→ **Page**
* Start *
UNITED STATES

SECURITIES AND EXCHANGE COMMISSION

Washington, D.C. 20549

 

FORM 8-K

 

CURRENT REPORT

Pursuant to Section 13 or 15(d) of the Securities Exchange Act of 1934

 

Date of Report (Date of earliest event reported): August 24, 2017

 

Sono-Tek Corporation

(Exact name of registrant as specified in its charter)

 

Commission File Number: 0-16035

 

New York 14-1568099
(State of Incorporation) (I.R.S. Employer ID No.)
   
2012 Route 9W, Milton, New York 12547
(Address of Principal Executive Offices) (Zip Code)

 

Registrant’s telephone number, including area code (845) 795-2020

 

Check appropriate box below if the Form 8-K filing is intended to simultaneously satisfy the filing obligations of the registrant under any of the following provisions:

 

Written communications pursuant to Rule 425 under Securities Act (17 CFR 230.425)
* End *
(Saved data entries)
* Start *
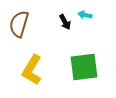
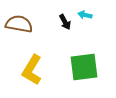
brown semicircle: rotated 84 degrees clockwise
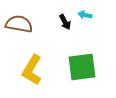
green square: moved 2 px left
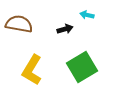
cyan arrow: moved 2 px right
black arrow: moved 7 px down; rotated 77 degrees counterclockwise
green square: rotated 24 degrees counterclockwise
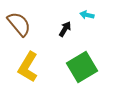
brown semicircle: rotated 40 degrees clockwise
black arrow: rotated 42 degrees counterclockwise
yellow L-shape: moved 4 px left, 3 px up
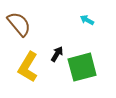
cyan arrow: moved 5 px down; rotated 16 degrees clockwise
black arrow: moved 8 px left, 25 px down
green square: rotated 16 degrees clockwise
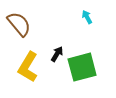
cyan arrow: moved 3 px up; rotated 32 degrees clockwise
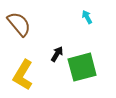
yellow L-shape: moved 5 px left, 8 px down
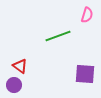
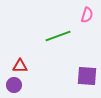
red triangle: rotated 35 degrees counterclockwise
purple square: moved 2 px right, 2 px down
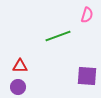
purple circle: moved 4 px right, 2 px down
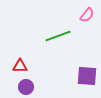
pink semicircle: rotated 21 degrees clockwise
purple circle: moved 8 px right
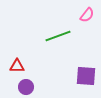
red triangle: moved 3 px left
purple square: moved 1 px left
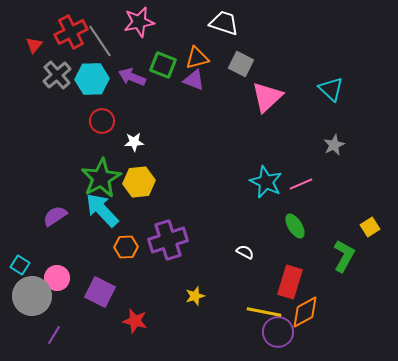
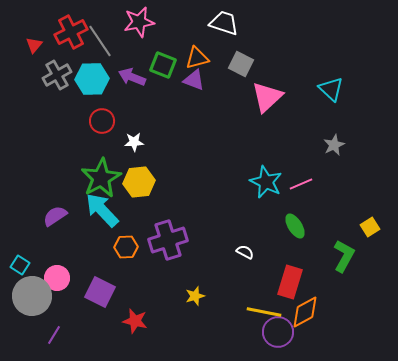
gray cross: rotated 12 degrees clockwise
* End *
→ **What needs to be done**
According to the Sono-Tek filing, what is the address of the company's principal executive offices? The records stand apart from the Sono-Tek filing and are separate material.

→ **The answer**
2012 Route 9W, Milton, New York 12547.